The other really exciting data for me was some more analysis from the GEMINI trial. So, GEMINI, of course, compared a 2-drug regimen of dolutegravir lamivudine with TDF/FTC dolutegravir as a 3-drug option, and we saw last year at week 48, non-inferior efficacy and no resistance emergence in the virological failures.

There's been some concern about whether 2 drugs really are as potent and effective as 3, and what we saw was a ‘target not detected’ analysis, so really sensitive virological suppression analysis, and actually both arms perform just as well. At higher baseline viral loads, the 2-drug regimen actually outperformed 3 drugs. Although we don't really understand the clinical significance of ’target not detected’ for me, as a basic clinician, it feels like a real step in the right direction for drug therapy.

Contagion®: What are some gaps in knowledge about 2-drug regimens? What should future studies focus on?

Dr.

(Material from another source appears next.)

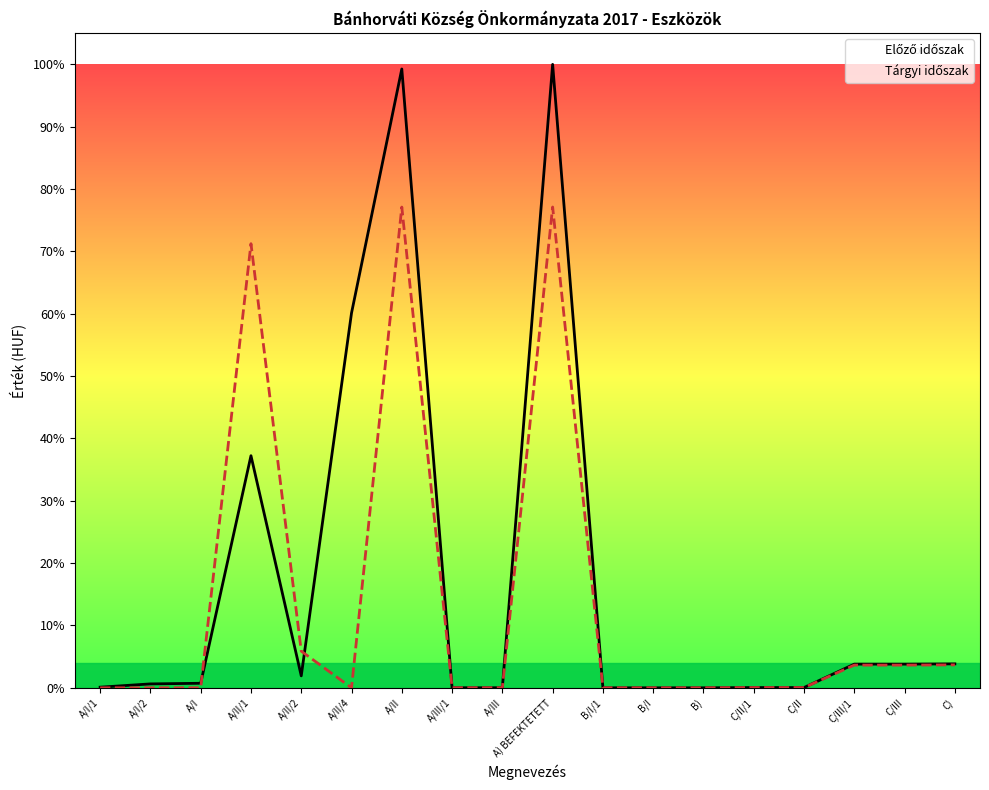

How many data points does each series have?

18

Waters: So [with] the gaps with regards to drug regimens, I think if we focus on the injectables, for me, those gaps are really about the implementation in real life and their efficacy in the context of poor adherence. These are drugs with long pharmacokinetic tails in the setting of missed appointments and missed injections in real life, I think that's something we just don't understand yet; how busy services will deliver those injections every 1 to 2 months in real life is also something that we need to see.

And for me, as a bit of a pessimist, I'm interested to see in real life people who haven't selected themselves to go forwards for injectable trials how acceptable those injections are long term in the more general population. For oral therapy, I think for me the real crux is around the importance of baseline resistant, there says some probe viral DNA data suggesting that based on resistance may be more common than we realize. I think as we see trials looking at proviral DNA, but also looking at the use of dual therapy in people with a risk of, or no history of resistance mutations we're going to learn a lot more. On a global level, I think the big question is around hepatitis B and ensuring that people are on dolutegravir, lamivudine, or rilpivirine for that matter, who are not hep B immune or vaccinated because they're not going to have the protective effect of tenofovir in terms of hep B acquisition.

Contagion®: Can you speak to your point in the abstract summary about embracing progress and employing caution?

Dr. Waters: I think it's a real difficult balance to make progress in an era when the standard-of-care is so efficacious and so acceptable. If we think back to the earlier days of HIV treatment — very toxic drugs, poorly tolerated, not as good virological outcomes – and I think it was easier then to challenge the status quo and to perform some of the trials.

When standard-of-care is so good, it's a much more difficult balance. I think the key thing is, and I said in my talk, is about the ethics. It's about ensuring that we continually review the ethics of trial design and of our practice and making sure that if you are taking a risk on an untested strategy, those risks are fully discussed with a patient, [there is] fully informed consent, and that we respond to new data in a timely way for ongoing trials. So, it's a difficult balance but by discussing it with patients with the right information and shared decision-making, I think we can still make progress in a way that's safe.